▸ **EXERCISE TEXT**

____________

Date of Award
Master of Science
Department or Academic Unit
College of Engineering, Department of Mechanical an Industrial Engineering
mechanical engineering, 3D structures, cellular materials, energy methods, FEM, iregularity
Three–dimensional cellular materials are ubiquitous in nature and are also used in a variety of engineering applications, ranging from sandwich structures with low density cores for structural protection, sound and thermal insulation, and heat transfer to scaffolds for tissue engineering and regenerative medicine. In many of these applications, the mechanical properties and structural behavior of the cellular materials play a key role in regulating the overall function of the system.

____________

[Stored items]
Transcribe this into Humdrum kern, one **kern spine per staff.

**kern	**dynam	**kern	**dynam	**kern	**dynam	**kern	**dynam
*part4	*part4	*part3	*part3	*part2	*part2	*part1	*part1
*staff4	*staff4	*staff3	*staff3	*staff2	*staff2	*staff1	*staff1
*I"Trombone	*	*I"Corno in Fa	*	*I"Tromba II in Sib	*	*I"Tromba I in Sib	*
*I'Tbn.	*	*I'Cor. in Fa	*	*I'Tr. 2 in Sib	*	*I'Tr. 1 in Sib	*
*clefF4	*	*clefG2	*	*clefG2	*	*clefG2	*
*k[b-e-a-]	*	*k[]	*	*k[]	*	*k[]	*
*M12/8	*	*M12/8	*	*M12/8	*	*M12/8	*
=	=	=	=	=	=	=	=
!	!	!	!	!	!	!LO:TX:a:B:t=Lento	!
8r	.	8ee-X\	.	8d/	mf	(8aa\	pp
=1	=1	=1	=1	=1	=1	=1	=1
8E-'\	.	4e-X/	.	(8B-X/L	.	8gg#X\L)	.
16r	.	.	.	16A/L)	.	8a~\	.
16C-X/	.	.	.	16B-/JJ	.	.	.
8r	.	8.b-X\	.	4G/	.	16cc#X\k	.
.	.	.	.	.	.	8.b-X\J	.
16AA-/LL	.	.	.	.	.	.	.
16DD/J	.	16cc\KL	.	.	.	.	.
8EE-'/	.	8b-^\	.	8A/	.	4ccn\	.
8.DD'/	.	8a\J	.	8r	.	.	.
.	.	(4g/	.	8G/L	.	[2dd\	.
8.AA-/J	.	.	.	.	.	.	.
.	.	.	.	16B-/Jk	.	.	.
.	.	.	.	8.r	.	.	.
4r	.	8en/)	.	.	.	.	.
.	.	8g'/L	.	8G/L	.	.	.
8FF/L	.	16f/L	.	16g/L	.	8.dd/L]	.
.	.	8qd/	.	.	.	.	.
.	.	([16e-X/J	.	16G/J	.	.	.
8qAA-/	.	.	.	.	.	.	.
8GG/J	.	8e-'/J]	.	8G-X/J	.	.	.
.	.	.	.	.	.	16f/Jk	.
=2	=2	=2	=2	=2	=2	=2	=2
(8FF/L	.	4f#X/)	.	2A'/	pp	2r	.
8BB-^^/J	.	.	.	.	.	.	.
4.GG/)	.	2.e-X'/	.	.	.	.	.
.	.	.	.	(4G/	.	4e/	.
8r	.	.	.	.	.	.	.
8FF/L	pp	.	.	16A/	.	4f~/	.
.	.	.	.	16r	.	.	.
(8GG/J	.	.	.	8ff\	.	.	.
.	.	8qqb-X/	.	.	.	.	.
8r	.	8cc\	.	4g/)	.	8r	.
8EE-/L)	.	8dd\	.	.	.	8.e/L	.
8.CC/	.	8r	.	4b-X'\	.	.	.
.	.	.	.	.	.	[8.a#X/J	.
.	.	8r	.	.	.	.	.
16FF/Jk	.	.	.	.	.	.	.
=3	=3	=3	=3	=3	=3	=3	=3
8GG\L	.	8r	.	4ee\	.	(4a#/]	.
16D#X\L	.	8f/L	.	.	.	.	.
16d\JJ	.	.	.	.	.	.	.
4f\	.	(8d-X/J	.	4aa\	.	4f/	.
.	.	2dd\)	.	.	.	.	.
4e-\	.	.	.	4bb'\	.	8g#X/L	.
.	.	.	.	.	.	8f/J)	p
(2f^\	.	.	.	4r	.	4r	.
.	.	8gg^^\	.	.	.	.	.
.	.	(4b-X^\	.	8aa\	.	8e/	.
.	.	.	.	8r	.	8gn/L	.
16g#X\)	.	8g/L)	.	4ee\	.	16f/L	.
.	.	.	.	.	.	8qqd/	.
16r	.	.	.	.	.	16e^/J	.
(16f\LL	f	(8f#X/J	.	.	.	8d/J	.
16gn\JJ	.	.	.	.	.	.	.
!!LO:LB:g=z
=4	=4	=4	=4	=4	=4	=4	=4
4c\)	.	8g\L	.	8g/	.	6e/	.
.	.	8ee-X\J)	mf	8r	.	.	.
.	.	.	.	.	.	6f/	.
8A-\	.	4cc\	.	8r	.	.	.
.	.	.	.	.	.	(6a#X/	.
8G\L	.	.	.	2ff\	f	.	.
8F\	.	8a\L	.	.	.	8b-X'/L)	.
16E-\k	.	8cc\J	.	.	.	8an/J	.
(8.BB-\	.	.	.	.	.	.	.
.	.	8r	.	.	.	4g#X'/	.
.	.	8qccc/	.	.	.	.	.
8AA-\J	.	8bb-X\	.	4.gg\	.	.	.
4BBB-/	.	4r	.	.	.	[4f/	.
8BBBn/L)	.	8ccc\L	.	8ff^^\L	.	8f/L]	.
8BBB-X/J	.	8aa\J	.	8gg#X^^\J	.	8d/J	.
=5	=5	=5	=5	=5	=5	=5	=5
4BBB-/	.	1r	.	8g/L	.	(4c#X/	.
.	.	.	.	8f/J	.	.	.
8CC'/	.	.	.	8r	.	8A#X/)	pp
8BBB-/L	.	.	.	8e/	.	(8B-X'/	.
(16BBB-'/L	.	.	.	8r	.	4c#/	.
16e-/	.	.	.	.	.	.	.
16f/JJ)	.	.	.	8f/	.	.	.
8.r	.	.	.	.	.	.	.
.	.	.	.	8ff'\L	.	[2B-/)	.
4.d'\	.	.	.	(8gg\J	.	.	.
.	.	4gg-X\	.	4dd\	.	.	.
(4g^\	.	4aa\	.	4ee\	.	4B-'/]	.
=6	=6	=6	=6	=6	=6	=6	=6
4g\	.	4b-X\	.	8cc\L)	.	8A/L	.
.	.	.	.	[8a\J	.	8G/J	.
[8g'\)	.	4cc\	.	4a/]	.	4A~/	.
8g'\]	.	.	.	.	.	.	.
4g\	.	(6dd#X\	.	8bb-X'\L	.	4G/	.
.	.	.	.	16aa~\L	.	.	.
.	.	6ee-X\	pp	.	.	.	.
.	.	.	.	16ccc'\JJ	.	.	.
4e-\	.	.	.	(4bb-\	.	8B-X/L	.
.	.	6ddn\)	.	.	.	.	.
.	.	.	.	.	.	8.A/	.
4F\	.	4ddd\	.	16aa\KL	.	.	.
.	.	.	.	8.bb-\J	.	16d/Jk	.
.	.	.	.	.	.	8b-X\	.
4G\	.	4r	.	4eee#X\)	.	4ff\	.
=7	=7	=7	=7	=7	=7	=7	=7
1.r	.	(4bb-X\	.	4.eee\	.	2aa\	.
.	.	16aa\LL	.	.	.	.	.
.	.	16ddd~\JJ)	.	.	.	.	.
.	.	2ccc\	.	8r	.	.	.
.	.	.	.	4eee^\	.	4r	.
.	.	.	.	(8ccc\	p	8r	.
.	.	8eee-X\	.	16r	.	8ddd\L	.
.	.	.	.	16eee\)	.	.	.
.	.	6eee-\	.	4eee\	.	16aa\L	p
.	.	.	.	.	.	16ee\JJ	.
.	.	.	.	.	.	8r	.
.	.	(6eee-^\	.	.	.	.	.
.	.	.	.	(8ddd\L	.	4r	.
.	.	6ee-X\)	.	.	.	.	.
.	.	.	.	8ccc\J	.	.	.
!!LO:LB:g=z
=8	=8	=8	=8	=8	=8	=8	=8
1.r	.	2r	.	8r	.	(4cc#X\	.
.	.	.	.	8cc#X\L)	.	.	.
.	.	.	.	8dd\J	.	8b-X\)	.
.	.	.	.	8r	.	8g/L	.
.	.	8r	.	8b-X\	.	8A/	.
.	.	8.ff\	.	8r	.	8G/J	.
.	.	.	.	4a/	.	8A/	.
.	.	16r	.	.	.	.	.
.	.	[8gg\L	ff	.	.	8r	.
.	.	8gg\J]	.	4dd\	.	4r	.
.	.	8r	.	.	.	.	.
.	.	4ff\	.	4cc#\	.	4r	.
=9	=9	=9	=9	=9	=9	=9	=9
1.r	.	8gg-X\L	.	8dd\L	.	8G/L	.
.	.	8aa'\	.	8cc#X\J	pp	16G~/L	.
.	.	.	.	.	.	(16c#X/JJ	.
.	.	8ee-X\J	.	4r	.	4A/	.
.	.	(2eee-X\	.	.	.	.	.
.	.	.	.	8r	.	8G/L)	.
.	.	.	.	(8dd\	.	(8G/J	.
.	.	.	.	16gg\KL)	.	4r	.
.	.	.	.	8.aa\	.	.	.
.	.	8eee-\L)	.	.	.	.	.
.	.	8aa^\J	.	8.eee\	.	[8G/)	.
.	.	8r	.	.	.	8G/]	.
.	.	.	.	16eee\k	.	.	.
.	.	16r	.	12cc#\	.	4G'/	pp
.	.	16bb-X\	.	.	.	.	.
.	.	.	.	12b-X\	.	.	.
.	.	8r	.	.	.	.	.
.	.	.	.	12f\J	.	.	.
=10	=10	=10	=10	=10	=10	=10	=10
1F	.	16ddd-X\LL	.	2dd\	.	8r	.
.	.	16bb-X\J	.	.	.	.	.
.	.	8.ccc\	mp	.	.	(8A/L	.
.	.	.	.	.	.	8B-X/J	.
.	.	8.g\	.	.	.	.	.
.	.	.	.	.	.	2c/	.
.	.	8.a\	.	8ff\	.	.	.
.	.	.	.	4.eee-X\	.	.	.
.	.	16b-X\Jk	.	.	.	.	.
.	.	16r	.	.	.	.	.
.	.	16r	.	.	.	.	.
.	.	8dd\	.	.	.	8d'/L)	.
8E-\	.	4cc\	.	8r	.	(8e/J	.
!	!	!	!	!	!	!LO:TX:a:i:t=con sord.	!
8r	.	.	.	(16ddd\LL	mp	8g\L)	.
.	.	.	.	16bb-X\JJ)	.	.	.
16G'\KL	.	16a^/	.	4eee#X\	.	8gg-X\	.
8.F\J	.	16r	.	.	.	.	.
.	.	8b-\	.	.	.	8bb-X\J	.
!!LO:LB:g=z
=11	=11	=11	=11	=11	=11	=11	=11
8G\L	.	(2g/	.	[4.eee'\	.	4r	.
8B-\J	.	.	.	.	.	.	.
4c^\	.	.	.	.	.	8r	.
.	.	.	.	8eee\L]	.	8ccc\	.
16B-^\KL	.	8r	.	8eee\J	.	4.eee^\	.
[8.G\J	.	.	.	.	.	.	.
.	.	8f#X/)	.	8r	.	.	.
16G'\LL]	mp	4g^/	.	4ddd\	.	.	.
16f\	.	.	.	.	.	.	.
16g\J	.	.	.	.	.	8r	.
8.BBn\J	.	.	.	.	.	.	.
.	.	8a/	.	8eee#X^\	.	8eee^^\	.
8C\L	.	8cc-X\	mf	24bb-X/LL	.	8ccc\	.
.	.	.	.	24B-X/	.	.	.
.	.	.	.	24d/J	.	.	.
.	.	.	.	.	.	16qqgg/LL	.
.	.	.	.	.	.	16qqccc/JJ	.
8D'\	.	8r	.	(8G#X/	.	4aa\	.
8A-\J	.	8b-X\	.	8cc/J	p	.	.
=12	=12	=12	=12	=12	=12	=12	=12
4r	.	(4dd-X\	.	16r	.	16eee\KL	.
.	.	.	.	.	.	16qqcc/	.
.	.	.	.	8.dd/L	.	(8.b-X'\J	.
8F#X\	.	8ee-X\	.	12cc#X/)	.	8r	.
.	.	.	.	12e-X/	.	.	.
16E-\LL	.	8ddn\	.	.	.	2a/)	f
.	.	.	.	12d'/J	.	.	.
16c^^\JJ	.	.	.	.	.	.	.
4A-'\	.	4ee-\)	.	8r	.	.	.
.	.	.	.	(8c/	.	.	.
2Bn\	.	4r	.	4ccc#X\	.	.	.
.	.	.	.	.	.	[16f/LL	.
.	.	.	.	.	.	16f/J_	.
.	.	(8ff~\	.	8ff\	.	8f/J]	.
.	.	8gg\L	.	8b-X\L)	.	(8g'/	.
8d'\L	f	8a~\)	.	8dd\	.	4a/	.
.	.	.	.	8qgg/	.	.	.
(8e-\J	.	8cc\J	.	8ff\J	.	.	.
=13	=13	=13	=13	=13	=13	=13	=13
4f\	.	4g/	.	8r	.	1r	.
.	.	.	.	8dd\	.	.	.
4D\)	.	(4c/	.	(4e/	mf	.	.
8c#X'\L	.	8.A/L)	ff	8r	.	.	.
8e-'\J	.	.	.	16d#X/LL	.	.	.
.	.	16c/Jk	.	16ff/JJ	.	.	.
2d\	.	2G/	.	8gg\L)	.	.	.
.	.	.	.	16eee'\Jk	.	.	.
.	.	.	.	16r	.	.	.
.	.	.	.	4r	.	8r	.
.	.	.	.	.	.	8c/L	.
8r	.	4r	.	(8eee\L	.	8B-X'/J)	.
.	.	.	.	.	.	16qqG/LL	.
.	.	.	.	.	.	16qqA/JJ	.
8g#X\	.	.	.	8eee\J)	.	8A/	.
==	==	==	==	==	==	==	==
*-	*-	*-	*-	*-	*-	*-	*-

____________

▸ **TASKS TO CARRY OUT**
1. According to the text on three-dimensional cellular materials, what role do the mechanical properties and structural behavior of these materials play in many applications?
2. Write what follows the last sentence of the text on three-dimensional cellular materials.

▸ **TASK-BY-TASK RESULTS**
1. They play a key role in regulating the overall function of the system.

2.
In this work, a series of analytical relationships is presented to predict the mechanical properties and response of open three–dimensional Voronoi tessellation of faced–centered cubic structures called rhombic dodecahedrons. The cell edge material was assumed to be elastic–perfectly plastic and the effective mechanical properties of the cellular structure were related to the cell edge material properties and the relative density of the cellular structure. Detailed finite element models were carried out to establish the validity of the analytical models. In the elastic regime, the monodisperse cellular structure is orthotropic and near–incompressible in all loading directions and its response is governed by bending deformation of the cell edges. However, the yield strength of the cellular structure in all loading directions is qual. In the next part of the work, we studied the role of irregularity in the organization of the cellular structure on its mechanical properties. The irregularity in the cellular structure organization was introduced by moving the vertices of a regular cellular structure in three orthogonal directions by a random value within a predefined range called the “Irregularity index”. At a constant overall relative density, increasing the level of irregularity increases the effective elastic modulus, and significantly decreases the effective yield strength of the cellular structure. We also studied the mechanical properties of the open and closed cellular structures tied to rigid plates, in view of the application of cellular structure as the core construction of sandwich panels. In this case, the cellular structure is significantly stiffer and its mechanical response is dominated by cell wall stretching.